*** Opening LISTED ENTRIES ***

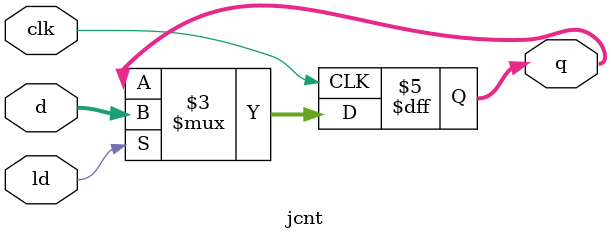
<source format=v>
`timescale 1ns/1ns

module jcnt(clk, ld, d, q);
	input        clk, ld;
	input  [7:0] d;
	output [7:0] q;
	reg    [7:0] q;
	
	always@(posedge clk) begin
		if(ld == 1'b1) begin
			q <= d;
		end else begin
	/* write answer below */

	/* write answer above */
		end
	end

endmodule

</source>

*** Closing LISTED ENTRIES ***

== PROBLEM REQUIREMENTS ==
If a line above holds the word "write", copy it.

== EXERCISE RESPONSE ==
	/* write answer below */
	/* write answer above */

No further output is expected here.